The cBioPortal for Cancer Genomics: an open source platform for accessing and interpreting complex cancer genomics data in the era of precision medicine

Published in
on
Gao, Jianjiong, Ersin Ciftci, Pichai Raman, Pieter Lukasse, Istemi Bahceci, Adam Abeshouse, Hsiao-Wei Chen, Ino de Bruijn, Benjamin Gross, Zachary Heins, Ritika Kundra, Aaron Lisman, Angelica Ochoa, Robert Sheridan, Onur Sumer, Yichao Sun, Jiaojiao Wang, Manda Wilson, Hongxin Zhang, James Xu, Andy Dufilie, Priti Kumari, James Lindsay, Anthony Cros, Karthik Kalletla, Fedde Schaeffer, Sander Tan, Sjoerd van Hagen, Jorge Reis-Filho, Kees van Bochove, Ugur Dogrusoz, Trevor Pugh, Adam Resnick, Chris Sander, Ethan Cerami, and Nikolaus Schultz
cancer research.jpg

Abstract

The cBioPortal for Cancer Genomics is an open-access portal (http://cbioportal.org) that enables interactive, exploratory analysis of large-scale cancer genomics data. It integrates genomic and clinical data, and provides a suite of visualization and analysis options, including cohort and patient-level visualization, mutation visualization, survival analysis, enrichment analysis, and network analysis. The user interface is user-friendly, responsive, and makes genomic data easily accessible to translational scientists, biologists, and clinicians.

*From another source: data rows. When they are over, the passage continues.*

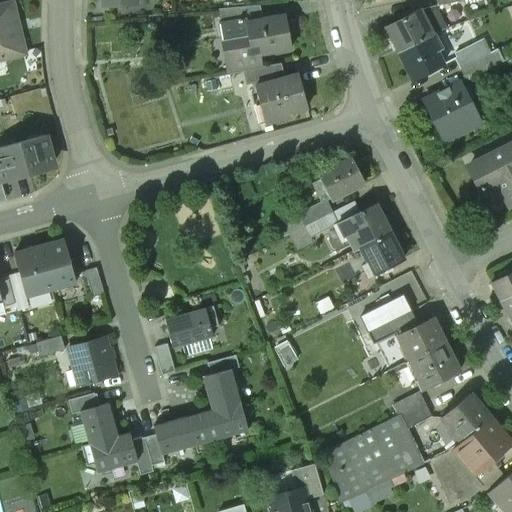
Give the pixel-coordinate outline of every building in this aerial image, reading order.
[(13,3),(0,6),(0,60),(25,55),(13,3)] [(219,10),(221,22),(245,17),(246,23),(262,20),(259,6),(219,10)] [(386,27),(398,52),(432,35),(419,10),(386,27)] [(262,20),(246,23),(245,17),(221,22),(219,23),(228,73),(244,70),(263,66),(260,53),(291,47),(285,16),(262,20)] [(434,34),(432,35),(398,52),(413,81),(443,65),(435,51),(441,48),(434,34)] [(455,54),(461,67),(489,53),(482,40),(455,54)] [(461,67),(467,79),(503,61),(497,49),(489,53),(461,67)] [(254,82),(281,74),(278,63),(263,66),(244,70),(248,84),(254,82)] [(288,112),(306,107),(297,75),(282,79),(281,74),(254,82),(260,103),(265,102),(271,121),(290,116),(288,112)] [(423,101),(444,141),(481,122),(460,83),(423,101)] [(54,163),(46,135),(0,147),(0,181),(0,182),(1,182),(45,170),(54,163)] [(511,146),(468,168),(481,192),(497,184),(509,207),(511,206),(511,146)] [(351,157),(319,173),(332,198),(364,182),(351,157)] [(300,212),(306,225),(331,212),(325,200),(300,212)] [(341,221),(359,212),(354,201),(331,212),(306,225),(312,237),(342,222),(341,221)] [(354,250),(360,247),(390,232),(376,203),(359,212),(341,221),(342,222),(349,237),(348,237),(354,250)] [(404,259),(390,232),(360,247),(368,263),(362,265),(368,277),(404,259)] [(64,239),(38,246),(50,290),(76,283),(64,239)] [(25,296),(50,290),(38,246),(14,253),(19,273),(25,296)] [(96,267),(85,271),(92,297),(104,294),(96,267)] [(511,271),(491,283),(500,301),(511,294),(511,271)] [(19,273),(7,277),(15,304),(17,311),(29,308),(25,296),(19,273)] [(7,277),(0,278),(0,297),(1,302),(3,307),(15,304),(7,277)] [(511,317),(511,294),(500,301),(509,319),(511,317)] [(368,332),(411,310),(404,295),(361,317),(368,332)] [(213,305),(164,319),(172,348),(212,337),(210,328),(219,326),(213,305)] [(397,333),(398,335),(419,325),(411,310),(368,332),(375,345),(397,333)] [(398,335),(411,360),(445,342),(433,318),(419,325),(398,335)] [(60,336),(36,343),(40,356),(64,350),(60,336)] [(69,348),(79,385),(114,375),(104,338),(69,348)] [(460,371),(445,342),(411,360),(420,380),(418,381),(423,390),(460,371)] [(167,344),(154,347),(161,375),(175,371),(167,344)] [(207,363),(210,375),(230,369),(230,370),(239,368),(235,355),(207,363)] [(202,377),(211,410),(239,402),(230,370),(230,369),(210,375),(202,377)] [(418,391),(392,404),(398,415),(423,402),(418,391)] [(72,414),(80,412),(80,411),(99,405),(96,394),(94,394),(94,393),(67,400),(72,414)] [(441,417),(460,441),(490,417),(469,393),(441,417)] [(24,397),(13,400),(17,414),(28,410),(24,397)] [(201,422),(189,425),(195,445),(197,453),(210,450),(207,441),(247,430),(239,402),(211,410),(199,413),(201,422)] [(423,402),(398,415),(405,429),(407,428),(431,416),(423,402)] [(89,444),(117,437),(108,403),(99,405),(80,411),(80,412),(89,444)] [(405,429),(398,415),(324,453),(338,503),(423,463),(407,428),(405,429)] [(162,454),(195,445),(189,425),(187,417),(154,426),(156,435),(161,454),(162,454)] [(511,441),(490,417),(460,441),(448,451),(432,458),(451,501),(466,495),(461,479),(471,471),(473,473),(490,459),(511,441)] [(117,437),(89,444),(81,446),(86,467),(94,464),(97,473),(136,462),(137,462),(131,441),(129,433),(117,437)] [(161,454),(156,435),(144,438),(151,466),(164,462),(162,454),(161,454)] [(151,466),(144,438),(131,441),(137,462),(136,462),(140,476),(153,472),(151,466)] [(461,479),(466,495),(475,487),(498,468),(490,459),(473,473),(471,471),(461,479)] [(290,471),(296,489),(303,487),(306,500),(322,495),(314,464),(290,471)] [(506,477),(498,468),(475,487),(485,497),(492,492),(490,490),(506,477)] [(492,492),(509,511),(511,511),(511,471),(506,477),(490,490),(492,492)] [(296,489),(267,497),(271,511),(309,511),(306,500),(303,487),(296,489)]
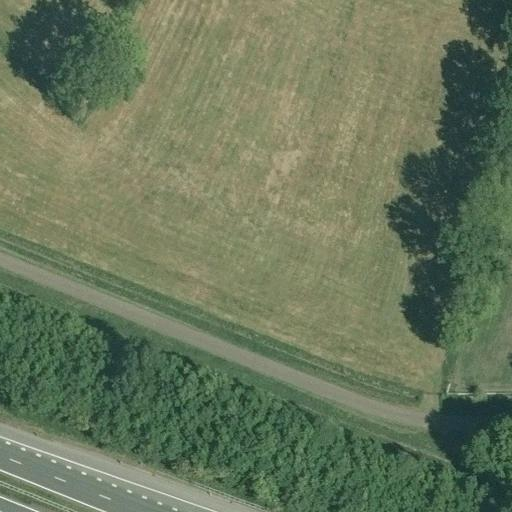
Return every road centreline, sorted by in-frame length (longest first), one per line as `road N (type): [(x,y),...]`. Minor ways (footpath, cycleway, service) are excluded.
road 1 (unclassified): [(511,424),(416,420),(354,402),(0,263)]
road 2 (motorway): [(140,511),(0,456)]
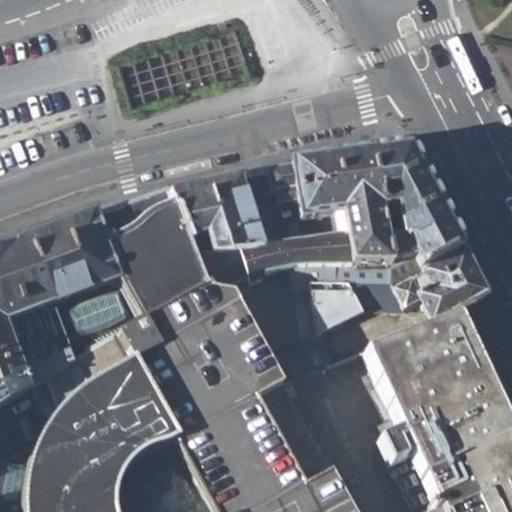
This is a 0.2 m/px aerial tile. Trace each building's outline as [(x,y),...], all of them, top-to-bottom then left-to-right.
[(409,147),(372,153),(371,151),(369,152),(387,266),(391,284),(462,249),(409,147)] [(334,217),(337,236),(345,235),(350,268),(387,266),(369,152),(330,158),(329,160),(291,164),(290,166),(265,170),(270,192),(274,192),(276,201),(280,203),(296,200),(300,223),(334,217)] [(194,259),(261,247),(261,246),(239,176),(168,192),(194,259)] [(138,325),(209,295),(194,259),(168,192),(97,209),(124,283),(138,325)] [(0,407),(29,396),(3,328),(124,283),(97,209),(24,236),(14,240),(12,240),(0,244),(0,407)] [(337,236),(323,238),(328,249),(331,269),(350,268),(345,235),(337,236)] [(323,238),(261,246),(261,247),(194,259),(209,295),(246,283),(260,278),(286,271),(303,270),(331,269),(328,249),(323,238)] [(486,294),(462,249),(391,284),(346,286),(309,289),(317,334),(359,315),(359,313),(401,315),(401,310),(416,304),(427,324),(422,326),(423,330),(429,328),(451,315),(474,301),(477,299),(486,294)] [(331,269),(303,270),(309,289),(346,286),(391,284),(387,266),(350,268),(331,269)] [(303,270),(286,271),(292,292),(309,289),(303,270)] [(260,278),(246,283),(247,289),(262,285),(260,278)] [(346,511),(279,388),(265,363),(229,299),(209,295),(138,325),(152,352),(101,381),(86,390),(77,397),(68,405),(60,411),(44,428),(41,434),(28,462),(22,481),(20,493),(19,506),(19,511),(346,511)] [(353,359),(390,433),(369,443),(381,470),(398,463),(389,447),(395,444),(427,508),(417,511),(511,511),(511,446),(451,315),(429,328),(423,330),(353,359)] [(138,325),(29,396),(44,428),(60,411),(68,405),(77,397),(86,390),(101,381),(152,352),(138,325)] [(265,363),(279,388),(330,367),(318,340),(265,363)]
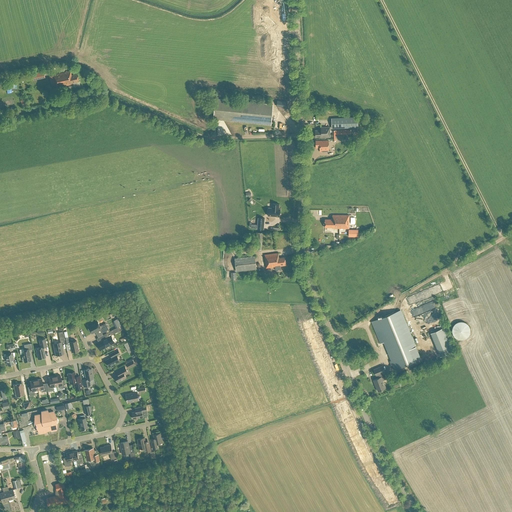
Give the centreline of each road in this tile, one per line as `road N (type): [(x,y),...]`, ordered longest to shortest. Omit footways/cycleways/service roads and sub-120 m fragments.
road 1 (tertiary): [(416,511),(372,433),(299,255),(293,0)]
road 2 (track): [(299,135),(208,138),(103,93),(0,113)]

The cBioPortal is a fully open source platform. All code is available on GitHub (https://github.com/cBioPortal/) under GNU Affero GPL license. The code base is maintained by multiple groups, including Memorial Sloan Kettering Cancer Center, Dana-Farber Cancer Institute, Children’s Hospital of Philadelphia, Princess Margaret Cancer Centre, and The Hyve, an open source bioinformatics company based in the Netherlands. More than 30 academic centers as well as multiple pharmaceutical and biotech companies maintain private instances of the cBioPortal. This includes the recently launched cBioPortal instance at the NCI Genomic Data Commons (https://cbioportal.gdc.nci.nih.gov/), and two large cBioPortal instances hosting genomic and clinical data at MSK and DFCI, supporting the MSK-IMPACT and DFCI Profile projects, two of the largest clinical sequencing efforts in the world.

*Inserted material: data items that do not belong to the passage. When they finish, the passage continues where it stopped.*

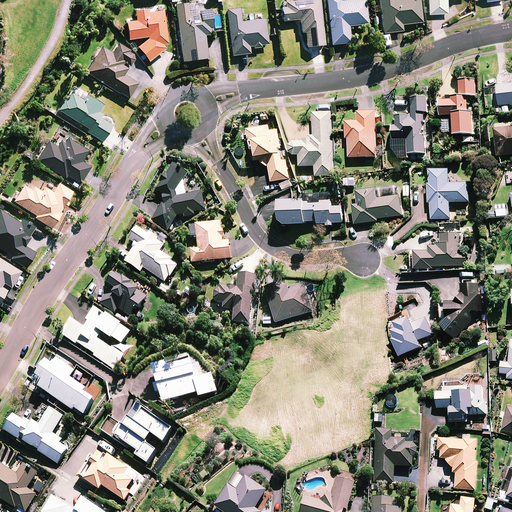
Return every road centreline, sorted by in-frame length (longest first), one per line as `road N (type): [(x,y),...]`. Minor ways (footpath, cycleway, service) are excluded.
road 1 (residential): [(511,32),(390,68),(240,91),(205,105)]
road 2 (residential): [(165,125),(141,149),(0,369)]
road 3 (residential): [(362,259),(275,249),(197,131)]
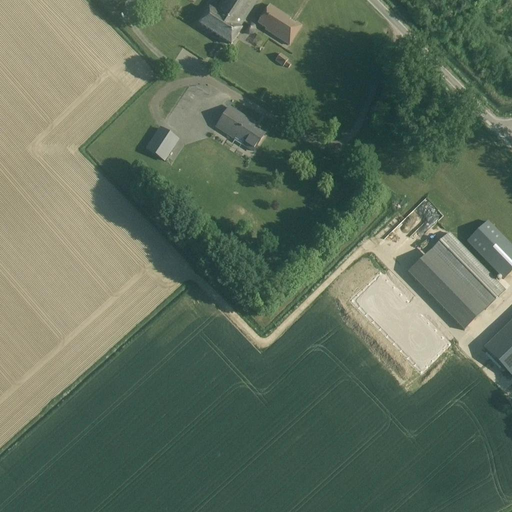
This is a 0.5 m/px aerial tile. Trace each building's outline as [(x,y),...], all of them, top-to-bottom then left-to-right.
[(253,0),(223,0),(223,2),(217,11),(210,7),(209,9),(198,25),(231,46),(241,30),(236,26),(253,0)] [(302,27),(270,5),(258,24),(265,30),(265,31),(289,46),(292,48),(298,39),(295,37),(302,27)] [(250,24),(247,25),(244,29),(245,33),(249,35),(253,34),(255,31),(254,27),(250,24)] [(284,65),(287,62),(288,60),(280,55),(275,61),(283,67),(284,65)] [(266,134),(229,109),(216,128),(252,153),(266,134)] [(154,143),(172,155),(186,135),(168,123),(154,143)] [(422,202),(397,226),(406,235),(416,226),(424,233),(439,219),(422,202)] [(511,271),(511,239),(492,218),(471,238),(507,276),(511,271)] [(509,288),(453,229),(434,247),(490,306),(509,288)] [(487,310),(486,309),(430,252),(408,274),(464,332),(487,310)] [(380,274),(351,301),(421,373),(450,345),(380,274)] [(511,321),(509,325),(504,329),(484,349),(511,378),(511,377),(511,321)]
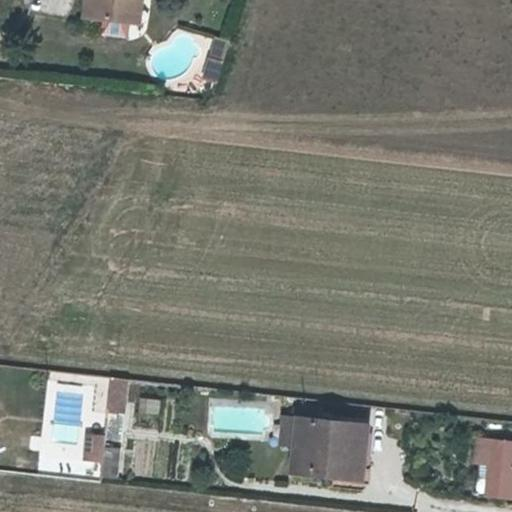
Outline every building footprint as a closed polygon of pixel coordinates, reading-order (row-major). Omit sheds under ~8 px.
[(126,0),(80,0),(79,15),(124,20),(126,0)] [(136,22),(138,0),(126,0),(124,20),(136,22)] [(221,57),(210,53),(204,72),(216,76),(221,57)] [(106,375),(105,411),(127,411),(128,376),(106,375)] [(289,440),(287,412),(275,413),(277,441),(289,440)] [(300,468),(341,472),(341,462),(369,463),(372,423),(303,416),(300,468)] [(112,436),(95,434),(92,459),(109,460),(112,436)] [(496,461),(498,441),(481,439),(478,460),(496,461)] [(511,441),(498,441),(496,461),(493,494),(511,495),(511,441)] [(341,462),(341,472),(368,474),(369,463),(341,462)]
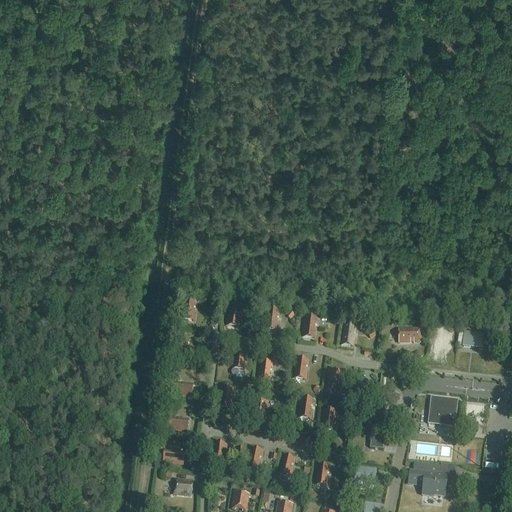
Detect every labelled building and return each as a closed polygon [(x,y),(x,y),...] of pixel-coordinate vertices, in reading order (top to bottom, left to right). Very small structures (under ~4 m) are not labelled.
[(194,308),(195,302),(182,300),(180,320),(193,321),(194,311),(192,311),(193,308),(194,308)] [(241,313),(241,308),(229,306),(227,325),(239,327),(240,317),(239,316),(239,313),(241,313)] [(278,318),(279,312),(266,310),(264,330),(276,331),(278,321),(276,321),(276,318),(278,318)] [(316,325),(317,319),(305,318),(302,337),(315,339),(316,328),(314,328),(315,325),(316,325)] [(355,333),(355,327),(343,326),(341,345),(353,346),(354,336),(353,336),(353,333),(355,333)] [(419,344),(419,329),(399,329),(399,344),(410,344),(410,342),(413,342),(413,344),(419,344)] [(463,347),(482,349),(483,336),(465,333),(463,347)] [(186,349),(183,349),(183,347),(177,347),(176,359),(195,361),(196,349),(186,348),(186,349)] [(246,357),(247,351),(235,349),(232,368),(245,370),(246,360),(244,360),(245,356),(246,357)] [(307,367),(308,361),(296,359),(293,378),(306,380),(307,370),(305,370),(306,366),(307,367)] [(272,370),(272,364),(260,363),(258,382),(270,383),(271,373),(270,373),(270,370),(272,370)] [(341,379),(342,373),(329,371),(326,390),(338,392),(340,382),(339,382),(339,378),(341,379)] [(182,385),(179,384),(179,383),(173,382),(171,395),(190,397),(192,384),(182,383),(182,385)] [(233,396),(233,390),(221,388),(218,407),(231,409),(232,399),(231,399),(231,395),(233,396)] [(455,426),(458,401),(431,398),(428,423),(455,426)] [(313,406),(313,400),(301,399),(298,418),(311,419),(312,409),(310,409),(311,406),(313,406)] [(267,408),(267,403),(255,401),(252,420),(265,422),(266,412),(265,411),(265,408),(267,408)] [(471,407),(470,417),(476,417),(475,426),(488,427),(489,408),(471,407)] [(336,418),(336,412),(324,410),(322,429),(334,431),(335,421),(334,421),(334,418),(336,418)] [(178,420),(175,419),(175,418),(169,417),(168,429),(187,432),(188,419),(178,418),(178,420)] [(383,451),(385,432),(372,430),(370,449),(383,451)] [(225,451),(226,445),(214,443),(211,462),(223,464),(225,454),(223,454),(224,451),(225,451)] [(261,458),(262,452),(250,449),(246,468),(259,471),(261,461),(259,460),(260,457),(261,458)] [(174,453),(171,452),(171,450),(165,450),(164,462),(183,465),(184,452),(174,451),(174,453)] [(293,465),(295,459),(282,456),(278,475),(290,478),(293,468),(291,468),(292,464),(293,465)] [(329,473),(329,467),(317,466),(315,485),(327,486),(328,476),(327,476),(327,473),(329,473)] [(356,469),(354,482),(374,484),(375,471),(356,469)] [(445,498),(447,477),(440,476),(410,473),(409,485),(423,487),(422,497),(434,498),(434,497),(445,498)] [(191,497),(192,482),(175,481),(175,484),(177,484),(176,492),(174,491),(174,495),(191,497)] [(246,511),(249,495),(234,493),(231,509),(235,510),(235,508),(242,510),(242,511),(246,511)] [(291,511),(293,505),(278,503),(276,511),(291,511)]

Our multi-institutional software team has accelerated the progress of evolving the core architectural technologies and developing new features to keep pace with the rapidly advancing fields of cancer genomics and precision cancer medicine. For example, we have integrated multi-platform genomics data with extensive clinical data including patient demographics, treatment history, and survival data. We have also developed a patient-centric view that visualizes both clinical and genomic data with annotation from OncoKB knowledge base. In the next few years, the development team will focus on the following areas:

(1) Implementing major architectural changes to ensure future scalability and performance.

(2) New features to support precision medicine, including (i) improved integration of knowledge base annotation, (ii) enhanced visualization of patient timeline, drug response, and tumor evolution, (iii) new patient similarity metrics, (iv) improved support for immunogenomics and immunotherapy, and (v) new visualization and analysis features for understanding response to therapy.

(3) New analysis and target discovery features for large cohorts, including (i) supporting user-defined virtual cohort by selecting samples from multiple studies, and (ii) comparison of genomic or clinical characteristics of two or more selected cohorts.

(4) Expanding community outreach, user support and training, and documentation.